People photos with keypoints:

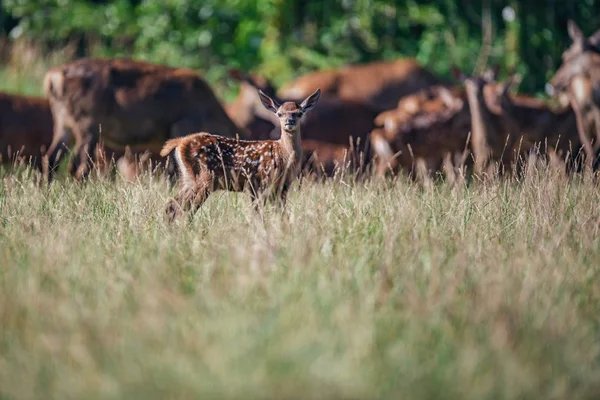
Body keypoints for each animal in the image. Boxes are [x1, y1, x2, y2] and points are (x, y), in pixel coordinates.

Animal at [43, 57, 243, 180]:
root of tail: (52, 78)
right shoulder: (181, 126)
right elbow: (174, 172)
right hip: (88, 123)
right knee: (79, 166)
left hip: (63, 122)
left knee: (50, 158)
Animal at [158, 88, 318, 222]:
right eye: (279, 113)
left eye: (299, 113)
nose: (290, 121)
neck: (284, 155)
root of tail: (180, 141)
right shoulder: (260, 182)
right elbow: (257, 214)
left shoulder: (282, 186)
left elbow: (281, 214)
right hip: (203, 177)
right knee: (183, 209)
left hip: (188, 178)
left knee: (171, 206)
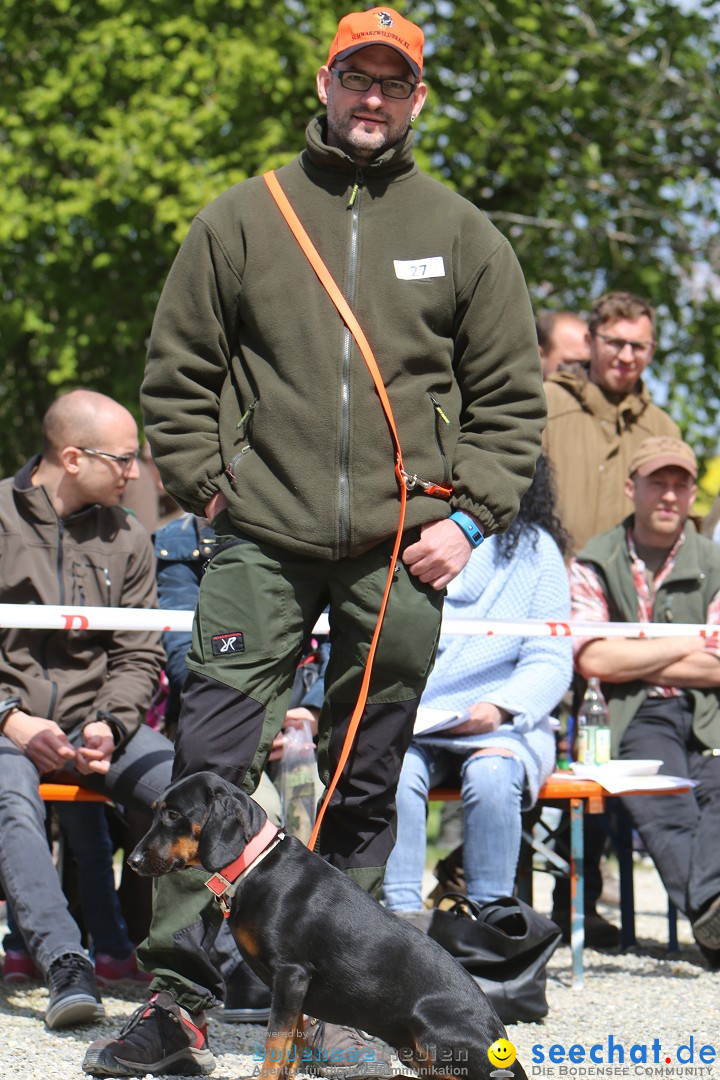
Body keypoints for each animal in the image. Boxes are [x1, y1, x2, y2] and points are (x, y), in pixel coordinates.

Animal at [127, 773, 528, 1080]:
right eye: (157, 811)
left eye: (174, 814)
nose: (131, 861)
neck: (254, 864)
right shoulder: (291, 988)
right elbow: (294, 1043)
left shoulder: (291, 974)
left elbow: (276, 1042)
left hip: (428, 1030)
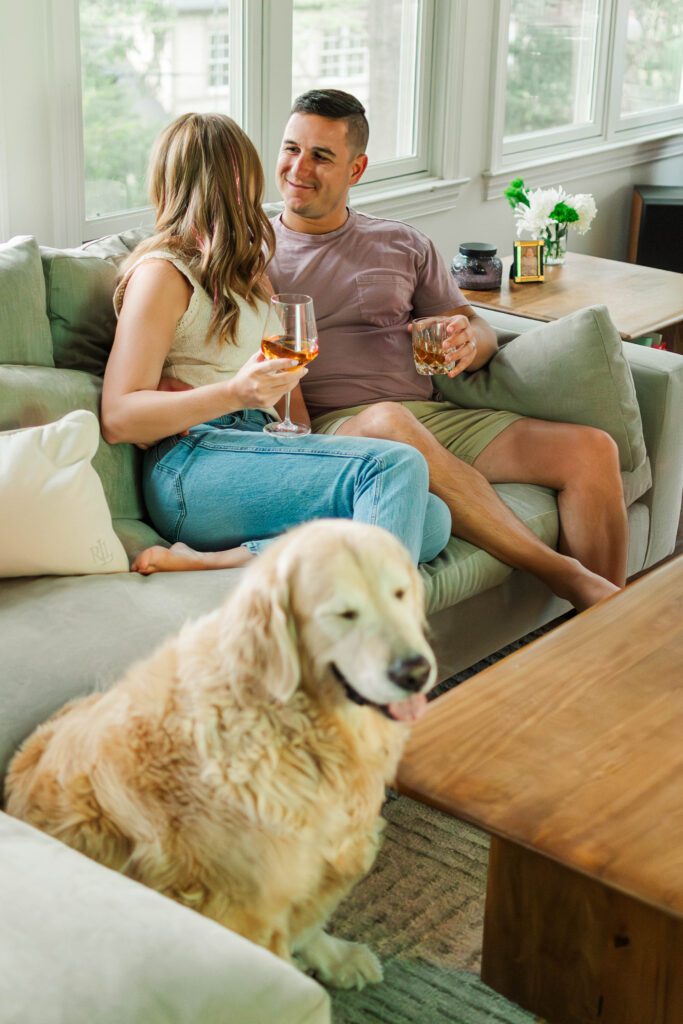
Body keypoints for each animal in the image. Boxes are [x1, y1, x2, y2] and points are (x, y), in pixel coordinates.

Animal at [2, 524, 436, 987]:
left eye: (399, 593)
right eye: (343, 613)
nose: (416, 672)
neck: (295, 725)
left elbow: (310, 918)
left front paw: (335, 957)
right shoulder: (243, 908)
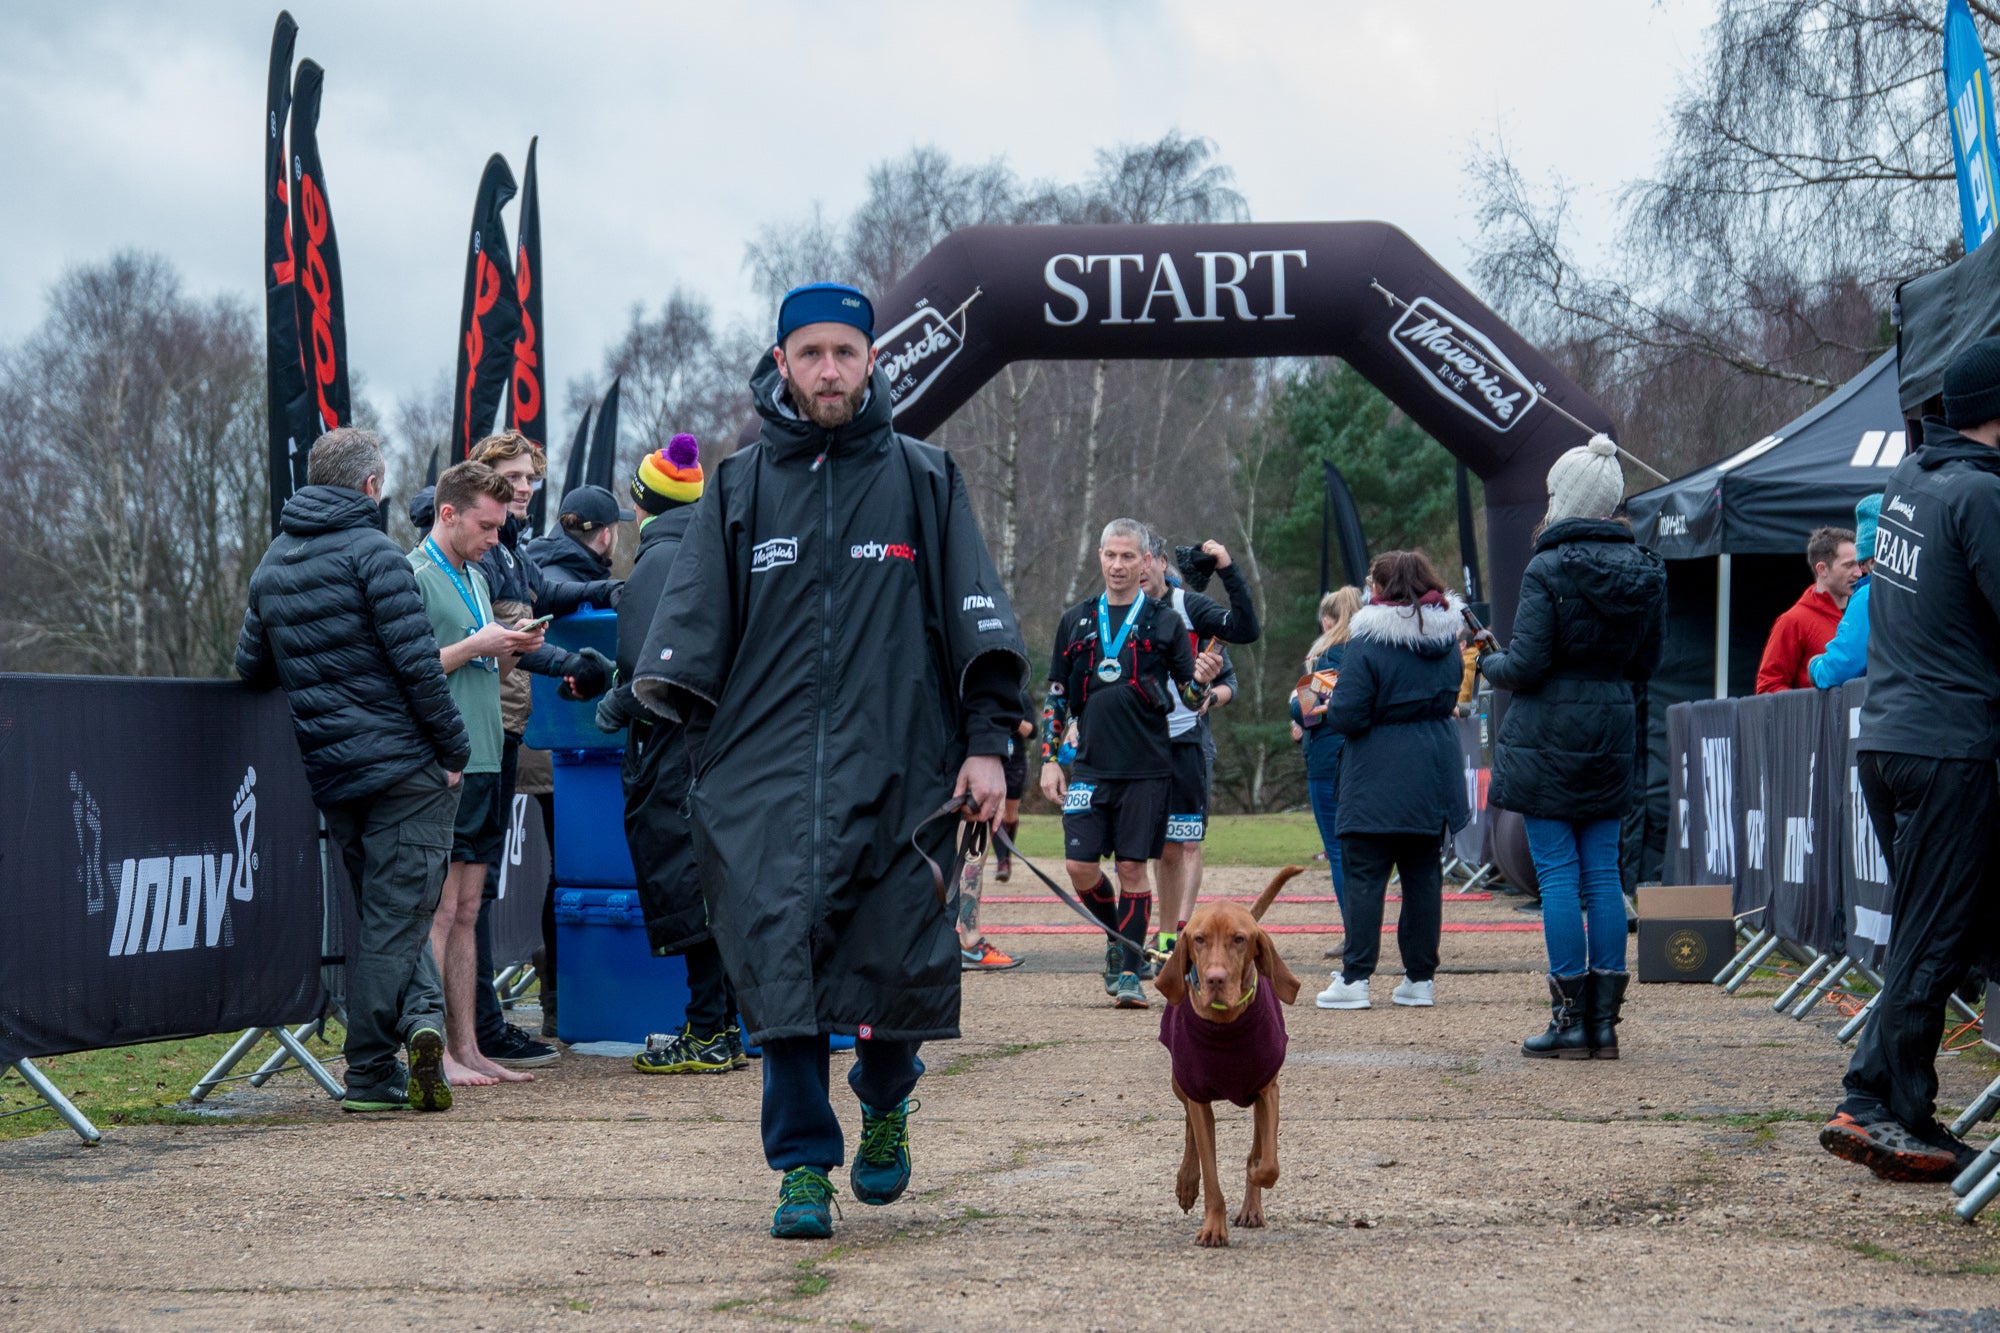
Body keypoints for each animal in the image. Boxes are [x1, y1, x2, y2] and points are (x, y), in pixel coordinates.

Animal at [1152, 868, 1304, 1240]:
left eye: (1239, 939)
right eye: (1199, 939)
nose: (1215, 979)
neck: (1226, 1021)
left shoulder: (1267, 1092)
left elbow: (1266, 1163)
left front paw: (1253, 1181)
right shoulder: (1197, 1095)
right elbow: (1211, 1174)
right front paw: (1212, 1228)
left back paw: (1251, 1208)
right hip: (1179, 1084)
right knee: (1189, 1127)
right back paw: (1186, 1182)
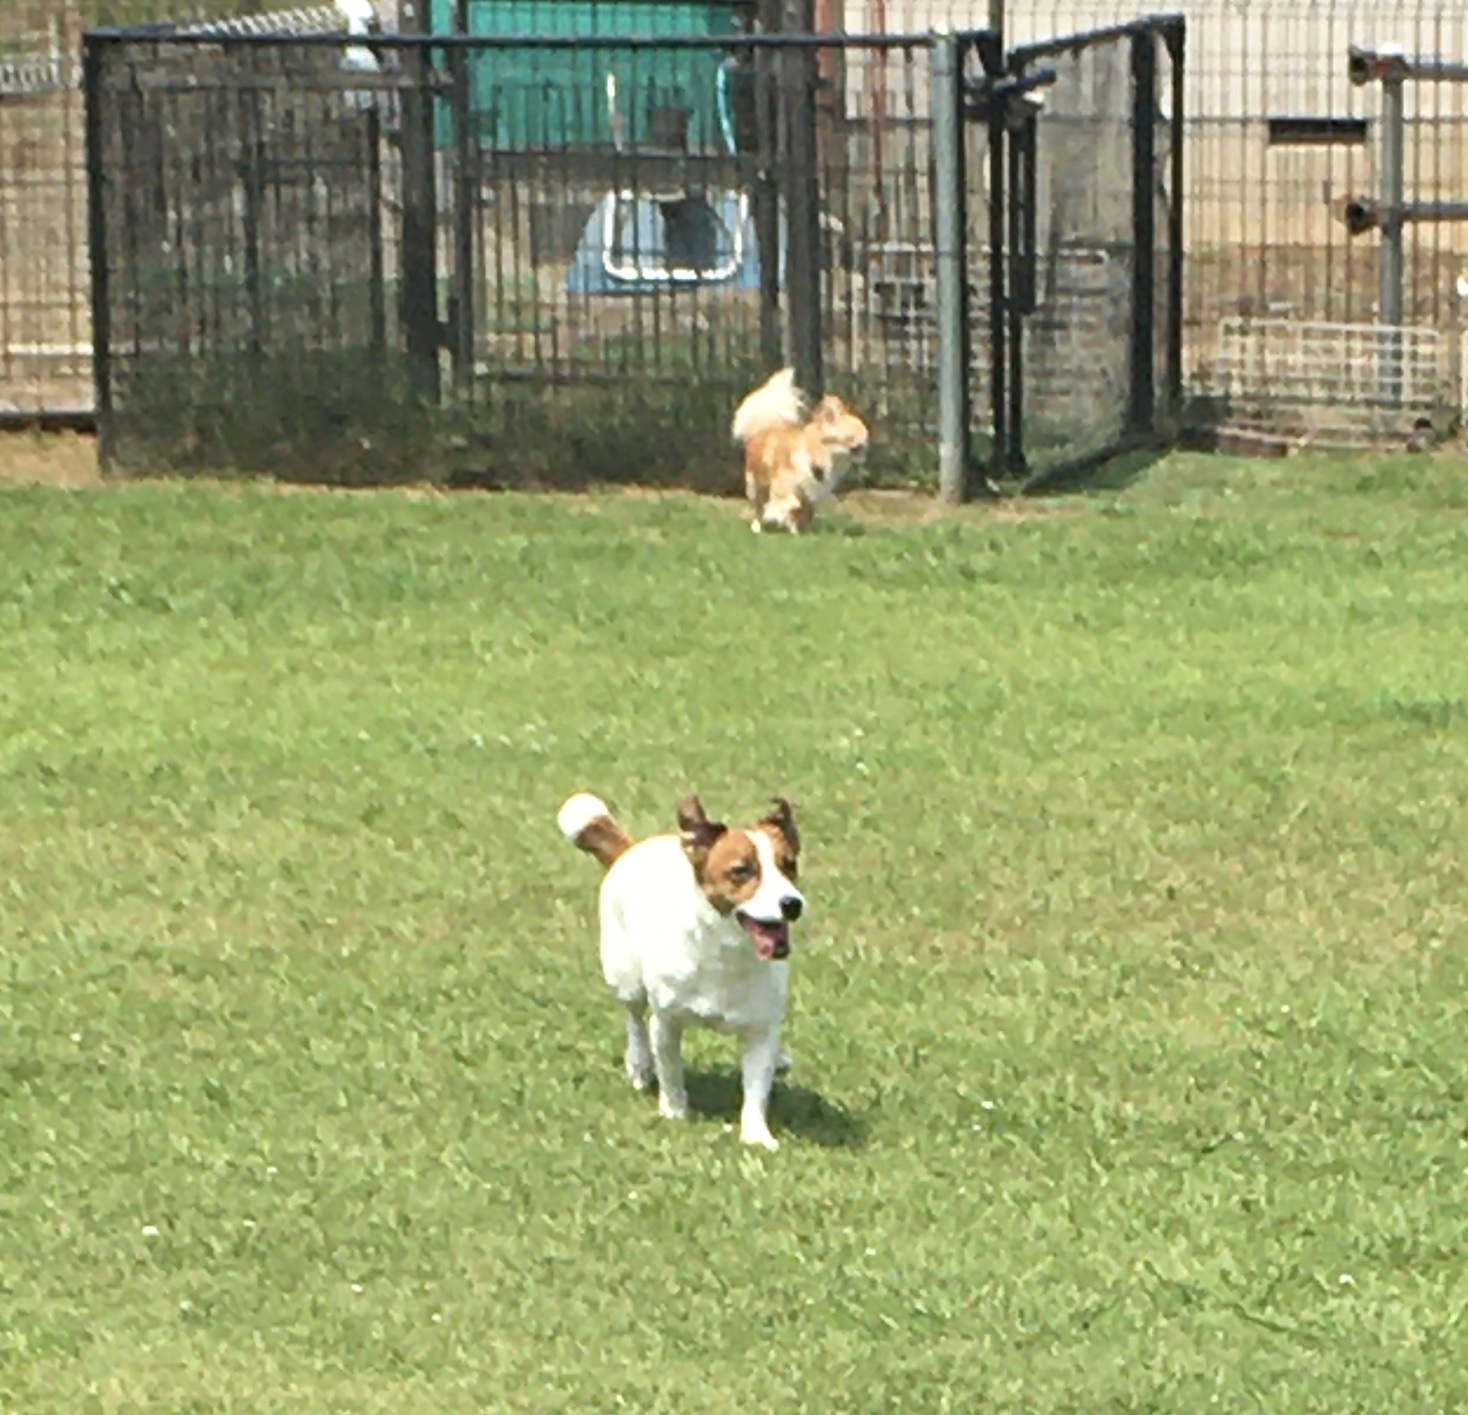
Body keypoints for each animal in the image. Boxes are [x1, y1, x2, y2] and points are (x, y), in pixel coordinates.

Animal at [557, 790, 805, 1150]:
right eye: (742, 871)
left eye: (790, 865)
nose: (792, 904)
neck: (725, 955)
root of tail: (630, 849)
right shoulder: (667, 1022)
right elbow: (671, 1068)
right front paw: (674, 1110)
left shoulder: (762, 1029)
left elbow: (757, 1087)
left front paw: (756, 1135)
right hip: (625, 977)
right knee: (634, 1019)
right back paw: (640, 1064)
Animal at [731, 367, 870, 534]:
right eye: (854, 435)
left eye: (865, 434)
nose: (867, 442)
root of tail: (766, 426)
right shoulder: (782, 487)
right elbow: (791, 503)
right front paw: (776, 514)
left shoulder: (811, 495)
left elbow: (804, 513)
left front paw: (800, 531)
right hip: (754, 485)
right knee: (758, 507)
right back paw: (758, 527)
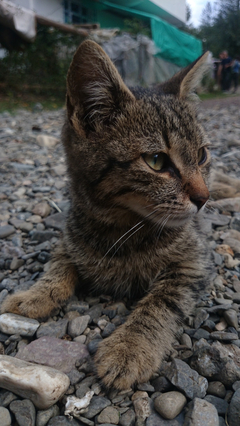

» **Exercise aim**
Copy every line of the data that holds the string "knee".

» **Response to the exercise**
right knee: (79, 166)
left knee: (50, 158)
right knee: (183, 209)
left knee: (171, 206)
right knee: (1189, 1127)
right knee: (634, 1019)
right knee: (758, 507)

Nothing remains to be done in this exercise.